Restart of Japan's tsunami-hit Onagawa nuclear reactor to be OK'd

Kyodo News

Posted at Oct 14 2020 02:01 PM

Restart of Japan's tsunami-hit Onagawa nuclear reactor to be OK'd 1
A man surveys damage in the devastated town of Kesennuma after last week's earthquake and tsunami in the Miyagi prefecture of Japan, March 15, 2011. The National Police Agency said Tuesday afternoon that 2,722 people had died, and many thousands were still missing. Bodies continued to wash ashore at various spots along the coast after having been pulled out to sea by the tsunami’s retreat. Shiho Fukada, The International Herald Tribune/The New York Times/File

SENDAI - A nuclear reactor in northeastern Japan damaged by the 2011 earthquake-tsunami disaster is all but certain to resume operations as the governor of the prefecture hosting the facility has decided to give consent to its targeted restart in 2022, local officials said Wednesday.

Miyagi Gov. Yoshihiro Murai made the decision on Tohoku Electric Power Co.'s plan to reboot the No. 2 unit of its Onagawa nuclear plant in the prefecture and will formally announce his consent by the end of the year, according to the officials, who spoke on condition of anonymity.

By doing so, he would be the first governor of a disaster-hit prefecture to give the green light to the restart of a nuclear reactor.

He has come to believe residents will support his stance as the prefectural assembly adopted a plea seeking his consent at a panel meeting Tuesday and is set to approve it at a plenary session next week.

"When the plenary session shows its stance, I will make a decision upon hearing opinions of mayors of cities, towns and villages within the prefecture," Murai said.

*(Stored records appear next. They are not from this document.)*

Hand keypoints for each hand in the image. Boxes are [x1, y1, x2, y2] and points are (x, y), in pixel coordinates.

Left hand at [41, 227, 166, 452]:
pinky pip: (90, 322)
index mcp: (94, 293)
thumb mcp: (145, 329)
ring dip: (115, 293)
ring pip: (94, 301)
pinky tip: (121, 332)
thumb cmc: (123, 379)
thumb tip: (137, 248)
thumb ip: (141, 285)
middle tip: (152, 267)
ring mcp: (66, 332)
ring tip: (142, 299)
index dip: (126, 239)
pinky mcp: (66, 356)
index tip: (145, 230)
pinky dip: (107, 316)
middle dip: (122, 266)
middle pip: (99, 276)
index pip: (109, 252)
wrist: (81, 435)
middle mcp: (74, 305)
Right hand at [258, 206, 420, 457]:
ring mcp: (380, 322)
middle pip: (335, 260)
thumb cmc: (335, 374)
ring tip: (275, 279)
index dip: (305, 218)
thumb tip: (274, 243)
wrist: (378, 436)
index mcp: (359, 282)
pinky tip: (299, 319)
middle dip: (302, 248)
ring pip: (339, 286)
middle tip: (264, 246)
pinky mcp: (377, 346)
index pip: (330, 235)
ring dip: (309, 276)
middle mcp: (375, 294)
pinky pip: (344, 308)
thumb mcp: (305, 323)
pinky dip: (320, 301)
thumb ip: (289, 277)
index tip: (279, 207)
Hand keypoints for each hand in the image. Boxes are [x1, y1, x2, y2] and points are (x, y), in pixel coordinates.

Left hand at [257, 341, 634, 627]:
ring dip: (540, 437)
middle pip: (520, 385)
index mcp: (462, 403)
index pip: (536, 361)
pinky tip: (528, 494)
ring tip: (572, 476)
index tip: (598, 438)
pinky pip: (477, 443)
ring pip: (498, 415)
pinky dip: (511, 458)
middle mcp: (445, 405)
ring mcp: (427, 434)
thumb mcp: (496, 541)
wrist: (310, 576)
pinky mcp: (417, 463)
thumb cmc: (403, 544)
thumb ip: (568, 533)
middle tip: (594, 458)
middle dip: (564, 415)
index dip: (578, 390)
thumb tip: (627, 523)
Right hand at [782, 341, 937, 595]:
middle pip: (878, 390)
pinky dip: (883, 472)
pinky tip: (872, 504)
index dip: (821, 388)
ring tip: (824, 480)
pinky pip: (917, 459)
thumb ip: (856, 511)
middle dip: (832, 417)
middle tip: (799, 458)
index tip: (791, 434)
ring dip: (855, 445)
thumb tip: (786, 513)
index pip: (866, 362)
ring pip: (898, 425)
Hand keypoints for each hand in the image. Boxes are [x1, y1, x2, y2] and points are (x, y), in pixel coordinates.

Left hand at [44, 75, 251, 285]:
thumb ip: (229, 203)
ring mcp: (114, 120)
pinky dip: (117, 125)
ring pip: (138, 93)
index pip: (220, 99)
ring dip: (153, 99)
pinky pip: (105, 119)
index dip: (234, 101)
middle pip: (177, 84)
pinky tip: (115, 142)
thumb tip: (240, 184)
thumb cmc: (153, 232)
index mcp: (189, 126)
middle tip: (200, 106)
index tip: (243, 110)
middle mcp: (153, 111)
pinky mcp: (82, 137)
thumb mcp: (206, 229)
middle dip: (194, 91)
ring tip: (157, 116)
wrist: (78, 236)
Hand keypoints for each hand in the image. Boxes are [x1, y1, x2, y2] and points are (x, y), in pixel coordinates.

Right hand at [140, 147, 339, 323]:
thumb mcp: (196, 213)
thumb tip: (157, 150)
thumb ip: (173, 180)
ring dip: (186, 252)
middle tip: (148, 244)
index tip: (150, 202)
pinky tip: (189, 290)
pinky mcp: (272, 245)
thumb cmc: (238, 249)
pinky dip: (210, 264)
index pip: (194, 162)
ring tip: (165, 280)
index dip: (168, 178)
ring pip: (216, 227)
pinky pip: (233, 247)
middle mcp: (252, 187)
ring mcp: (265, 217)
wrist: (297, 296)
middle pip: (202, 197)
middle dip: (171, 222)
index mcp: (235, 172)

Tohoku Electric aims to restart the reactor in 2022 at the earliest, after completing anti-disaster work such as the construction of an 800-meter-long seawall at the plant.

The reactor cleared a national safety screening by the Nuclear Regulation Authority in February, becoming the second disaster-damaged reactor to pass stricter safety standards after the Fukushima nuclear crisis -- the worst since the 1986 Chernobyl accident.